Hosting your FileMaker files in the cloud brings a lot of advantages, but it implies a minimum of security measures.
The following is not an exhaustive checklist of security measures you can take to keep your application secure. It is a set of measures to take before uploading a file to your cloud server.
Other security measures such as encryption, OAuth authentication… are not mandatory to switch to fmcloud.fm. However, they are all supported by our service.
The security dialog (File/Manage/Security)
- [RECOMMENDED] disable [Guest] access.
- [MANDATORY] if you really need to have a Guest access, make sure that it doesn’t have [Full Access]
- [MANDATORY] make sure that all accounts with [Full Access] are password-protected (below FileMaker displays an account with Full Access that is not password-protected in red)
- [RECOMMENDED] Protect all accounts with password protection (accounts with other privilege than [Full Access] not protected by password will not be displayed in red. Select an account to see on the right whether it is password protected or not.

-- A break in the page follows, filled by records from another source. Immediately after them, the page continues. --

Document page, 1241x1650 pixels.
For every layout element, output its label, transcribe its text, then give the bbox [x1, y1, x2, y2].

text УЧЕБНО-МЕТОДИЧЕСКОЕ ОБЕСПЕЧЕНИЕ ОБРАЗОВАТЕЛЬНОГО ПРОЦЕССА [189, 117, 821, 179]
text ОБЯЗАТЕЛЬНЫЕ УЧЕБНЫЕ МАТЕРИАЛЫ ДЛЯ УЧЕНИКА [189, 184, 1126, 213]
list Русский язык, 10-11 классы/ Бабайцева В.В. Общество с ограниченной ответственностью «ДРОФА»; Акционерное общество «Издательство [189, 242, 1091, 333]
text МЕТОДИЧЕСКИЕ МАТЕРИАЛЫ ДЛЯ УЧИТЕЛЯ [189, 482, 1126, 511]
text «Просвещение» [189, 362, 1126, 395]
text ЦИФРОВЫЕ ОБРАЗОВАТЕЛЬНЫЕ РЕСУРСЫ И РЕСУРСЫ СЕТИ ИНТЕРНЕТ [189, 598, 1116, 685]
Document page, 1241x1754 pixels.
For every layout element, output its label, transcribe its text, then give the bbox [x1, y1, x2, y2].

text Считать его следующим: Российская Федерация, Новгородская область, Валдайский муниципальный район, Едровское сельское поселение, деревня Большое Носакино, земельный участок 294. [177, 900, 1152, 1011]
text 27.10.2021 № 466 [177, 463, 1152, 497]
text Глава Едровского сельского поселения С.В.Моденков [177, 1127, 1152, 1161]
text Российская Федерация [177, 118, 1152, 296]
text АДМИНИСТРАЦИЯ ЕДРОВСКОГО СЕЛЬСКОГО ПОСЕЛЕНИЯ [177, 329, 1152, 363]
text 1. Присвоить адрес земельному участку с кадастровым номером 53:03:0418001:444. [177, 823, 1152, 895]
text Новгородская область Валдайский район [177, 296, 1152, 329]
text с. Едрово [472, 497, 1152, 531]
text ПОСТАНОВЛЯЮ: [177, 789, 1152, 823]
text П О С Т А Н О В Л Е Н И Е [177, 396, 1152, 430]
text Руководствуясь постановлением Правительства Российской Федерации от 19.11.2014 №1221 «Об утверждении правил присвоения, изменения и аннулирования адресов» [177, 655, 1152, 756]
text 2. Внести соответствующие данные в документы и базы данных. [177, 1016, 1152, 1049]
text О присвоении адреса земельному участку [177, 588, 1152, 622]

- [MANDATORY] In Extended privileges, make sure that fmapp is enabled for Full Access privilege set, or you won’t be able to modify the file remotely. If you uploaded a file without fmapp extended privilege set, you will have to remove it from the admin console before you can upload a new one.
- [RECOMMENDED] in privilege sets where users are allowed to change their passwords, ensure that the minimum length of passwords is sufficient (at least 8 characters)
- [MANDATORY] in the last tab of the advanced settings, please check the box ‘Require full access privileges to user references to this file’. In files created with FileMaker Pro 18 or later, this checkbox is checked by default.
In the file options (Menu File/File options)
- [RECOMMENDED] disable default account (‘Login using’)
- [MANDATORY] if you absolutely need to define a default account, this account cannot have the [Full Access] privilege.